## Problem statement
Write out only the lines from the start of the entries up to and including the line with "nose: (213, 305)"; please skip the pictures.

Segment Start: Extracted records

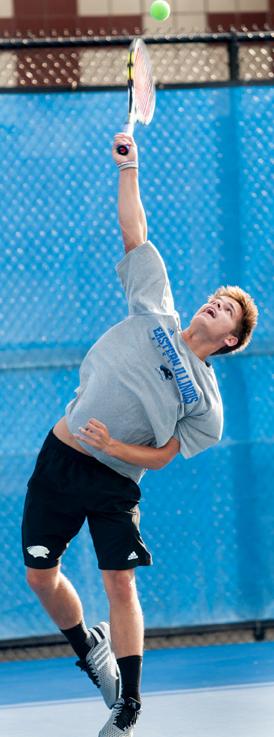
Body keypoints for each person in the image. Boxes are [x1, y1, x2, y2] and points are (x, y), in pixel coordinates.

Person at [22, 132, 258, 737]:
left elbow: (163, 457)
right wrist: (130, 169)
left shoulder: (206, 404)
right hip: (59, 459)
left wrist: (114, 448)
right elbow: (136, 235)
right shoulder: (156, 311)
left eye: (225, 309)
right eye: (214, 299)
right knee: (40, 576)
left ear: (232, 339)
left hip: (113, 480)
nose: (213, 305)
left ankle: (129, 708)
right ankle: (87, 649)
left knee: (119, 581)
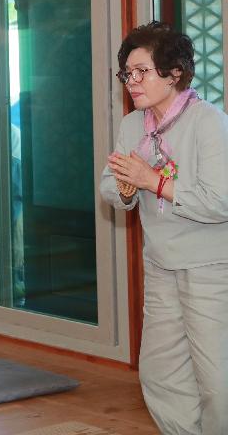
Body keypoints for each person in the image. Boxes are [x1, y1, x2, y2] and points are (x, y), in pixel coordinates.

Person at [100, 22, 228, 435]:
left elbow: (220, 200)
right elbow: (110, 184)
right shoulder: (132, 125)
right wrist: (125, 184)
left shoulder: (209, 123)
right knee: (159, 373)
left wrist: (152, 181)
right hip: (160, 263)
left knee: (218, 381)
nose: (132, 82)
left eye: (142, 72)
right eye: (127, 74)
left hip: (212, 267)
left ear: (174, 73)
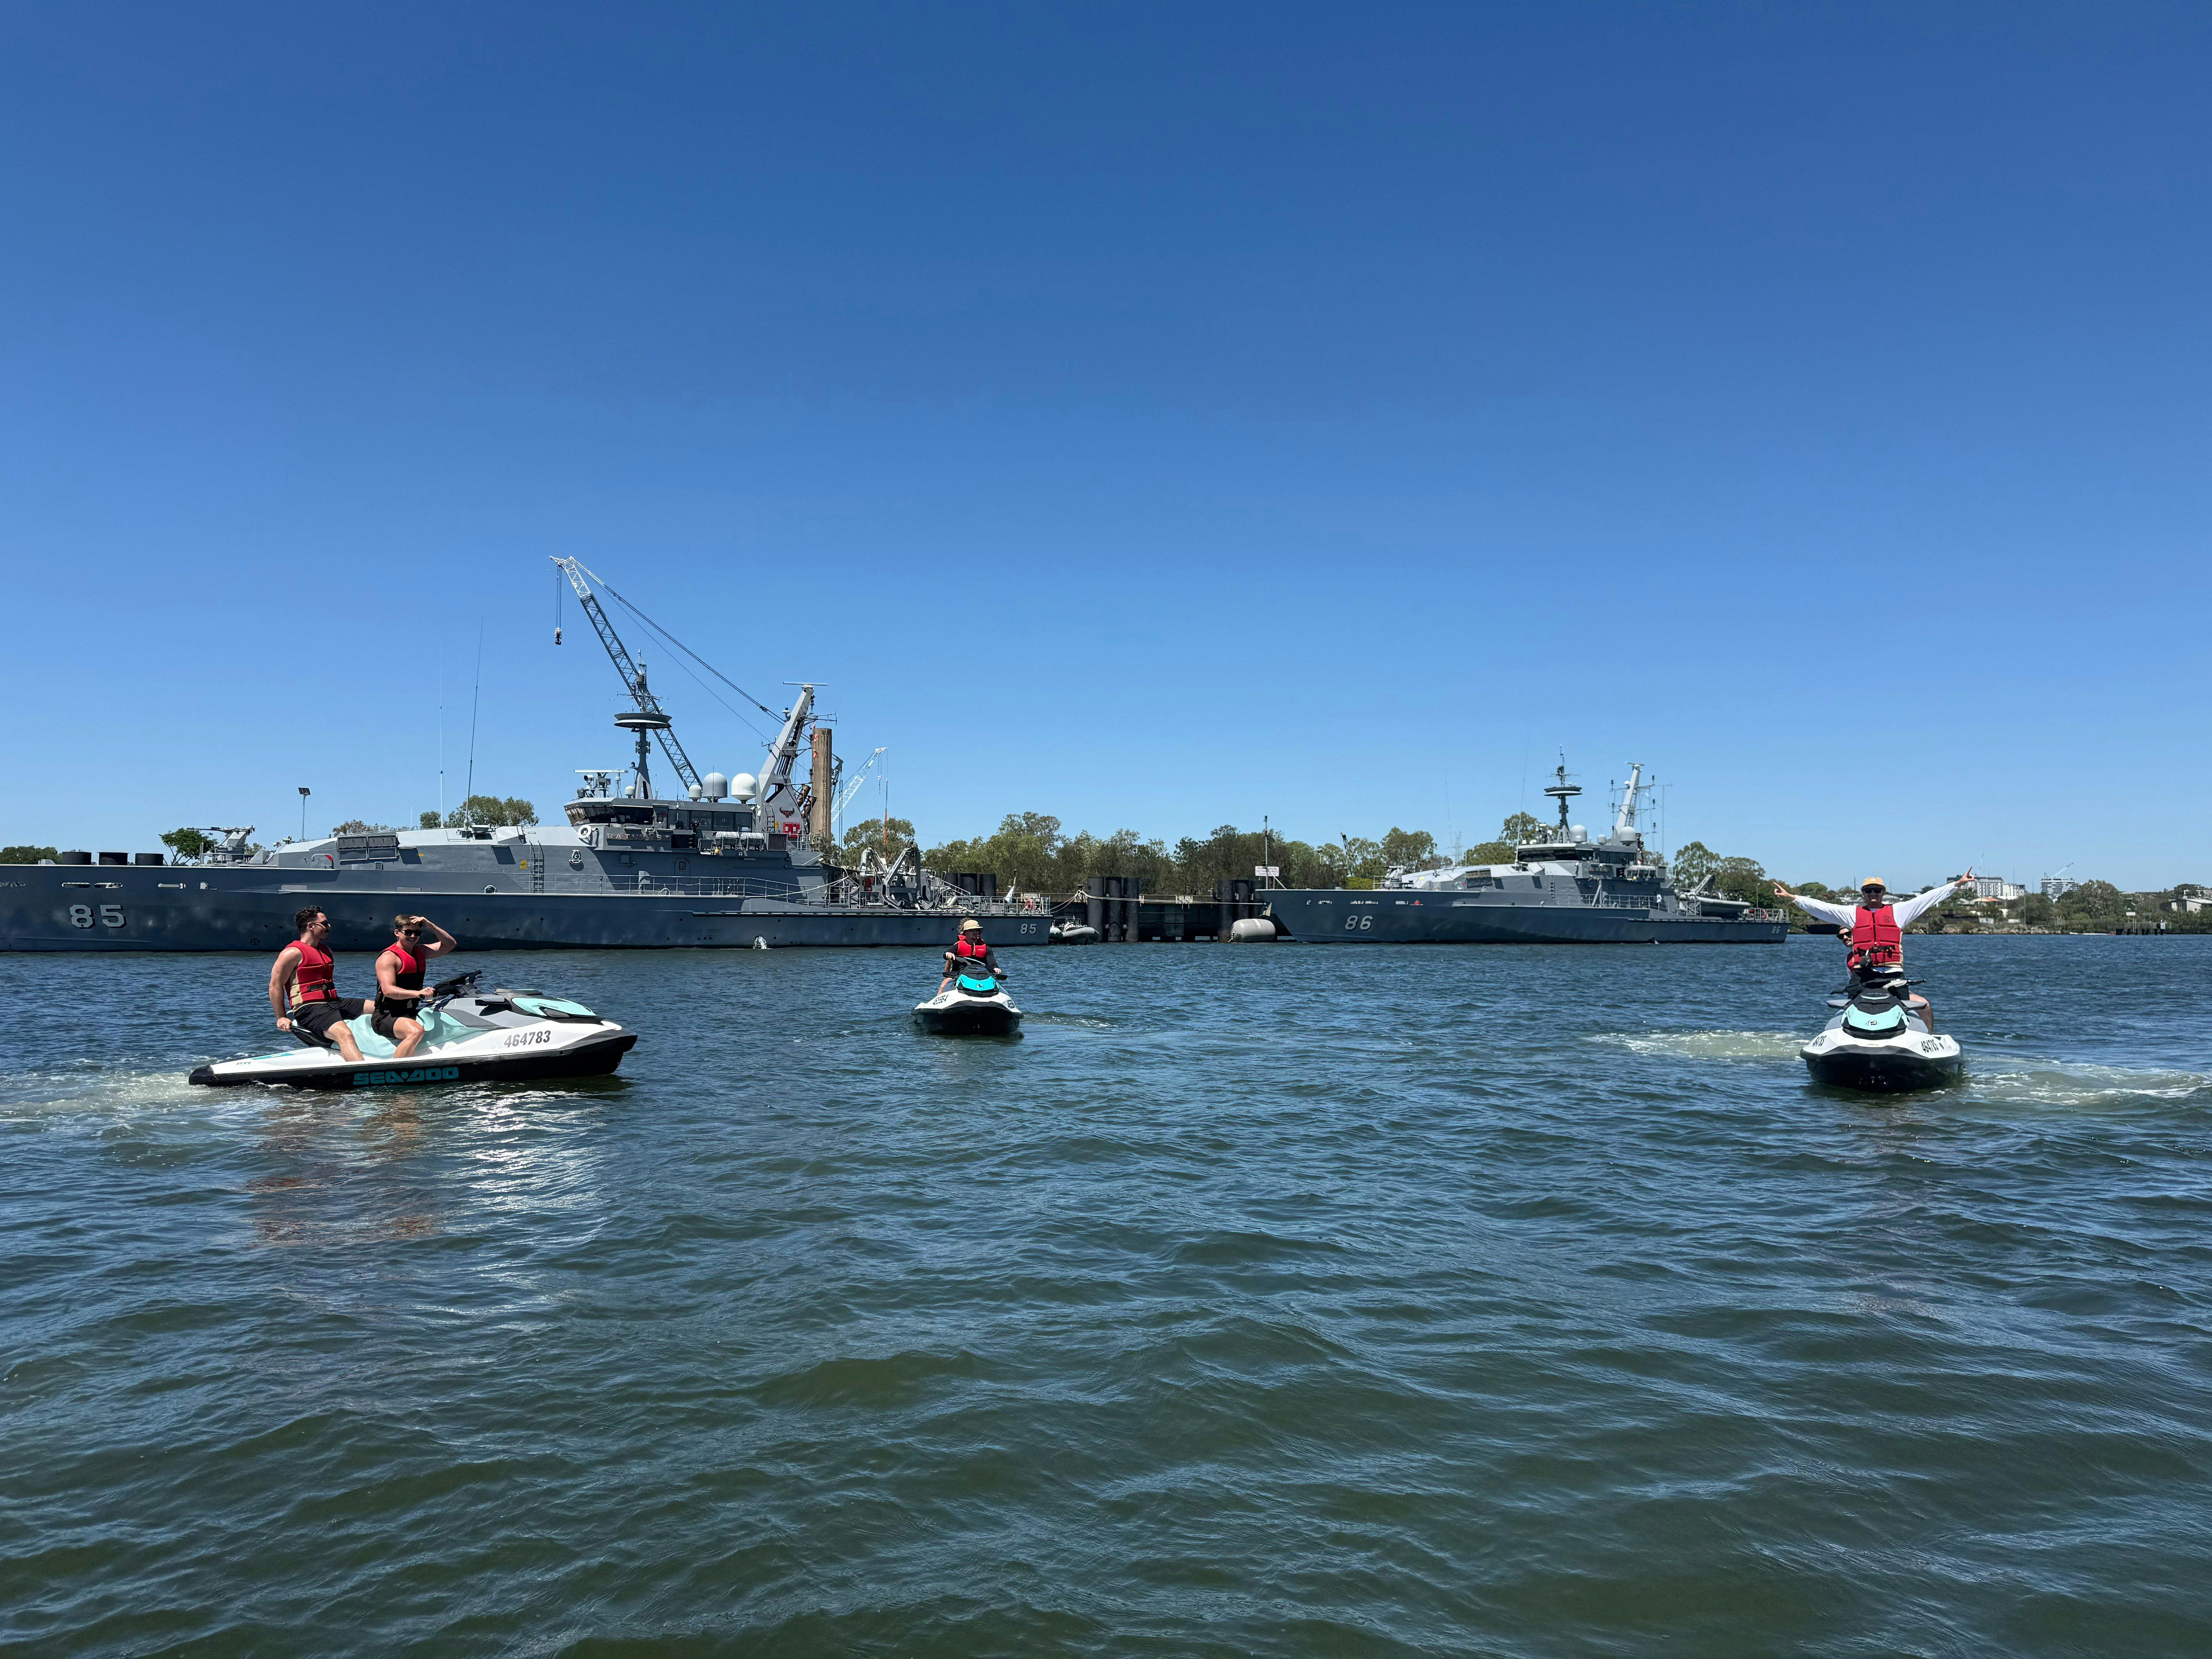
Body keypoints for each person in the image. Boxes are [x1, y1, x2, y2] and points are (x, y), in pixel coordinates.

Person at [1771, 872, 1975, 1031]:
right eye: (1869, 891)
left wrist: (1956, 885)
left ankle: (1925, 1041)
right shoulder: (1852, 914)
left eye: (1877, 890)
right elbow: (1823, 908)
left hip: (1893, 974)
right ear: (1863, 894)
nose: (1873, 894)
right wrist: (1793, 898)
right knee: (1848, 1008)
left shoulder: (1899, 912)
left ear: (1883, 892)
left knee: (1919, 1007)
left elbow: (1927, 899)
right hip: (1863, 975)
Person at [269, 907, 367, 1063]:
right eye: (325, 924)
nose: (329, 927)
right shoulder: (293, 953)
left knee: (381, 1006)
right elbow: (275, 986)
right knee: (344, 1034)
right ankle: (362, 1072)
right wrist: (281, 1017)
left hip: (333, 1002)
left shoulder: (325, 950)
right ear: (311, 927)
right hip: (309, 1008)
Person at [373, 914, 457, 1058]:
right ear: (397, 933)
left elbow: (450, 945)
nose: (413, 936)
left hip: (410, 1012)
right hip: (387, 1016)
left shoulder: (420, 952)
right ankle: (396, 1071)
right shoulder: (389, 958)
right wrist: (418, 993)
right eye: (408, 932)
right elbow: (388, 990)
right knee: (416, 1032)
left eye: (417, 933)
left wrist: (430, 925)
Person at [938, 918, 1005, 993]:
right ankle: (936, 1004)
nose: (976, 933)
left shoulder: (986, 949)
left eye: (977, 930)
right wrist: (948, 954)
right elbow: (947, 954)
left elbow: (993, 964)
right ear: (966, 933)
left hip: (982, 976)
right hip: (958, 975)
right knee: (943, 986)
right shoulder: (958, 946)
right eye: (972, 931)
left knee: (1000, 989)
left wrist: (996, 968)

Segment End: Extracted records

## Answer section
Body keypoints for each person in the image. Boxes are [x1, y1, x2, y2] and points are (x, y), in pixel coordinates.

Person at [22, 132, 258, 737]:
left elbow: (163, 457)
right wrist: (130, 169)
left shoulder: (206, 404)
right hip: (59, 459)
left wrist: (114, 448)
right elbow: (136, 235)
right shoulder: (156, 311)
left eye: (225, 309)
right eye: (214, 299)
right knee: (40, 576)
left ear: (232, 339)
left hip: (113, 480)
nose: (213, 305)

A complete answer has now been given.